As I understand it, LTSP let's you run a no-disk client machine. With the proper network cards, It downloads the kernel and enough of X to get you up and connected to the server. At that point, you're effectively forwarding X. Forwarding X normally requires that the OS and X already be running on the client machine. You can also choose to do this and (run fat clients) and even run the apps on the client if you want, but that removes a lot of the big-brother capability you're looking for.
Sander_Marechal

Dec 10, 2007
2:05 PM EDT
Okay, that's what I wanted to know. So there's no difference between locking down a regular user on a regular system and a thin client on an LTSP system (with regards to application settings, directory access and the like).
jdixon

Dec 10, 2007
2:18 PM EDT
> So there's no difference between locking down a regular user on a regular system and a thin client on an LTSP system...

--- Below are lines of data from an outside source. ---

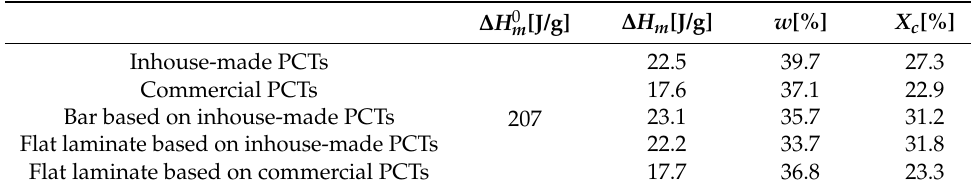
Table 1. Results of thermal analysis.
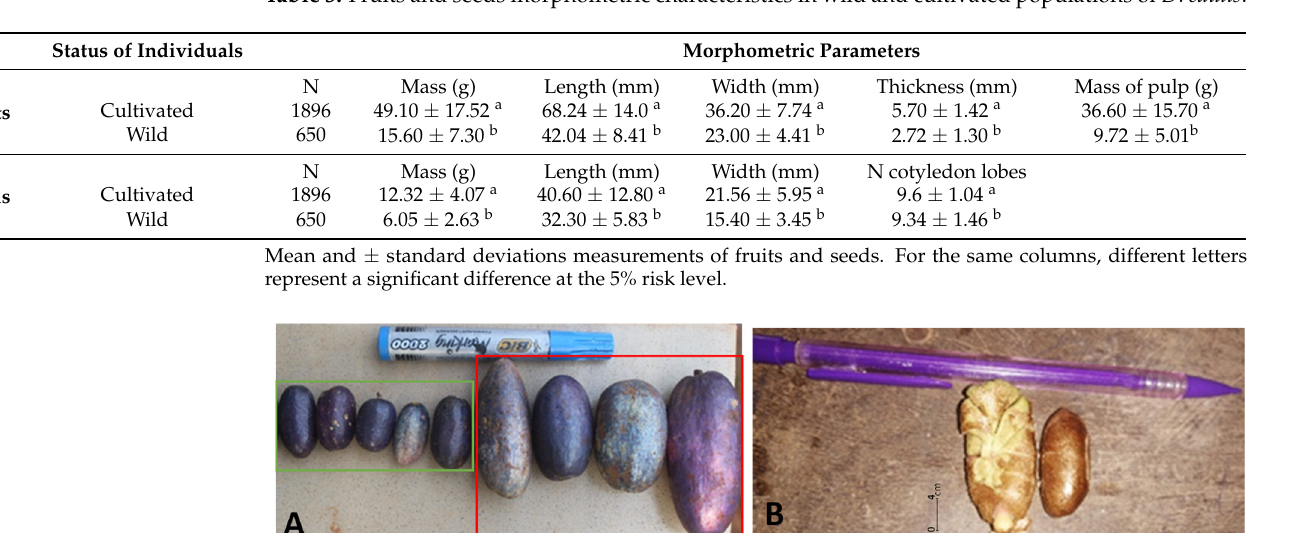
Table 3 . Fruits and seeds morphometric characteristics in wild and cultivated populations of D. edulis.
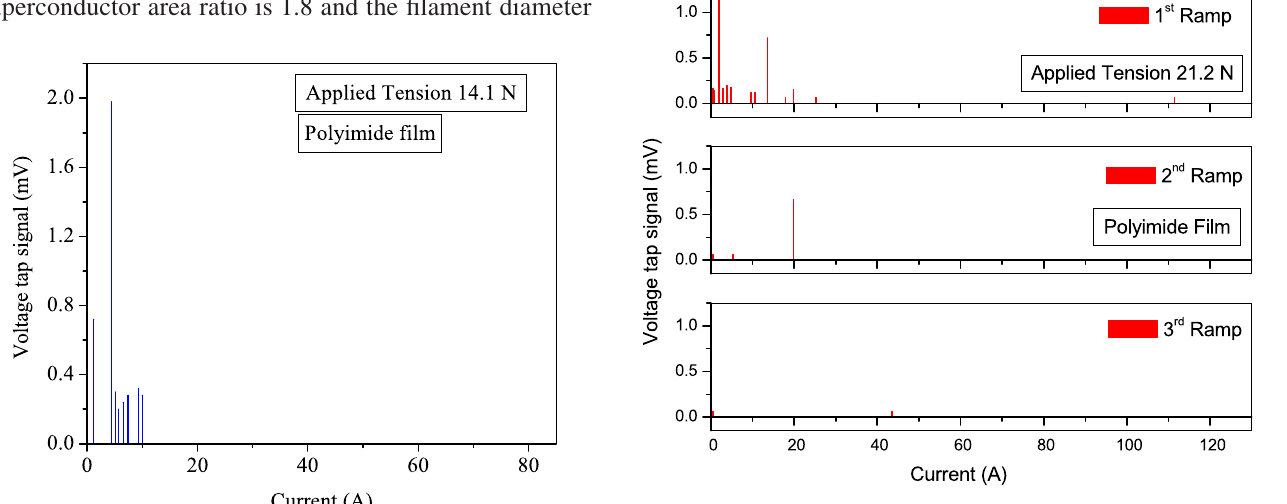
FIG. 3. (Color) Training effect as observed in the case of poly- imide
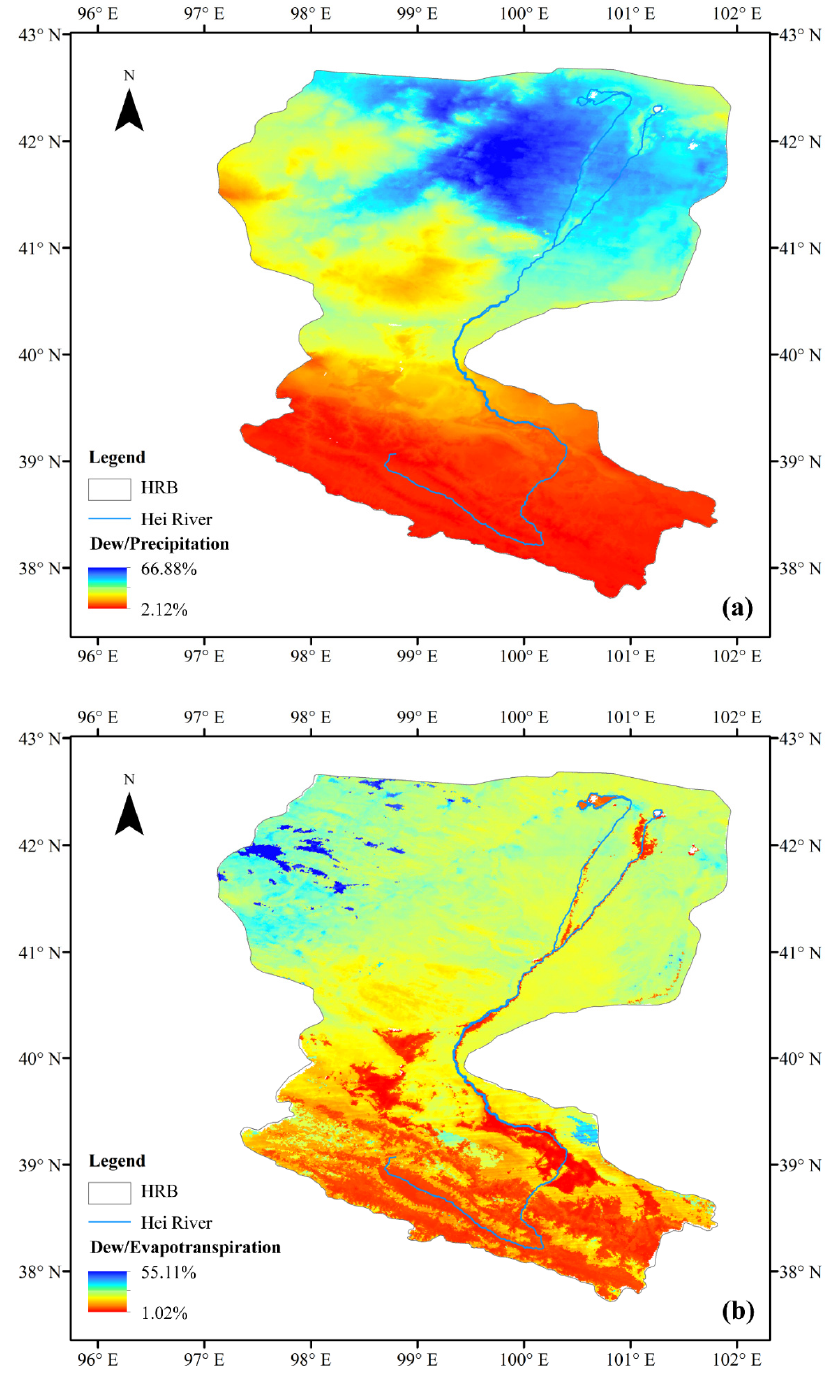
Figure 12. The ratio of annual dew to precipitation ( a ) and to evapotranspiration ( b ) in the HRB. Many studies in arid and semiarid zones have shown the non-negligible character of the dew [21,61]. For example, in a closed desert valley in northeastern Nevada, USA, where precipitation is the only source of water, the cumulative amount of evapotranspi- ration (160 mm) during the water year 1993–1994 was greater than that of precipitation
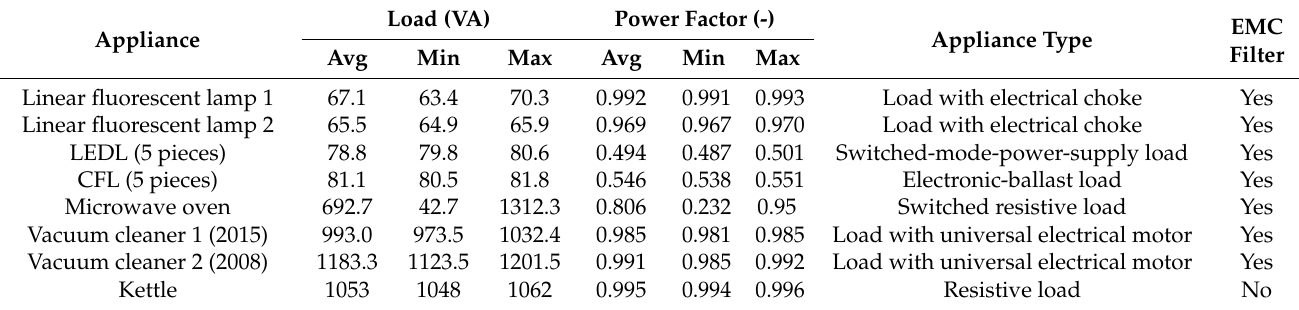
Table 2. Various parameters of the measured appliance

Well, except for the fact that you can control physical access to the server without impacting their clients. It's harder to completely lock down a machine the kids have access to. Given the kids involved, that may be an important detail.
pogson

Dec 10, 2007
4:12 PM EDT
Check out K12LTSP or EdUbuntu. They make installing a GNU/Linux terminal server easy.

Alternatively, you can set up a fairly powerful newer machine as the server and two old boxes as clients. To make the boxes really kid-proof, you can lock down the BIOS and remove all drives. You could leave a live CD in a drive and lock it inside the box.

The usual way schools do it is set the BIOS to boot PXE from the server so users do not have access to drives and stuff. Dansguardian is way cool. If you like you can ban EVERYTHING and permit only a few chosen sites. That is the best. Negotiate with them to choose the permitted sites. Lxer might be OK...

To ban everything, you would not use Dansguadian but iptables. Right before the DROPs, put in ACCEPTS only for the approved sites. I have never done this but it would give you ultimate power. Dansguardian could still filter stuff for content, but you can restrict them to pre-approved sites.
techiem2

Dec 11, 2007
11:24 AM EDT
I believe Dansguardian also has the ability to do time based access control so you could set available times. I haven't (yet) looked very deeply into myself yet though (but I need to).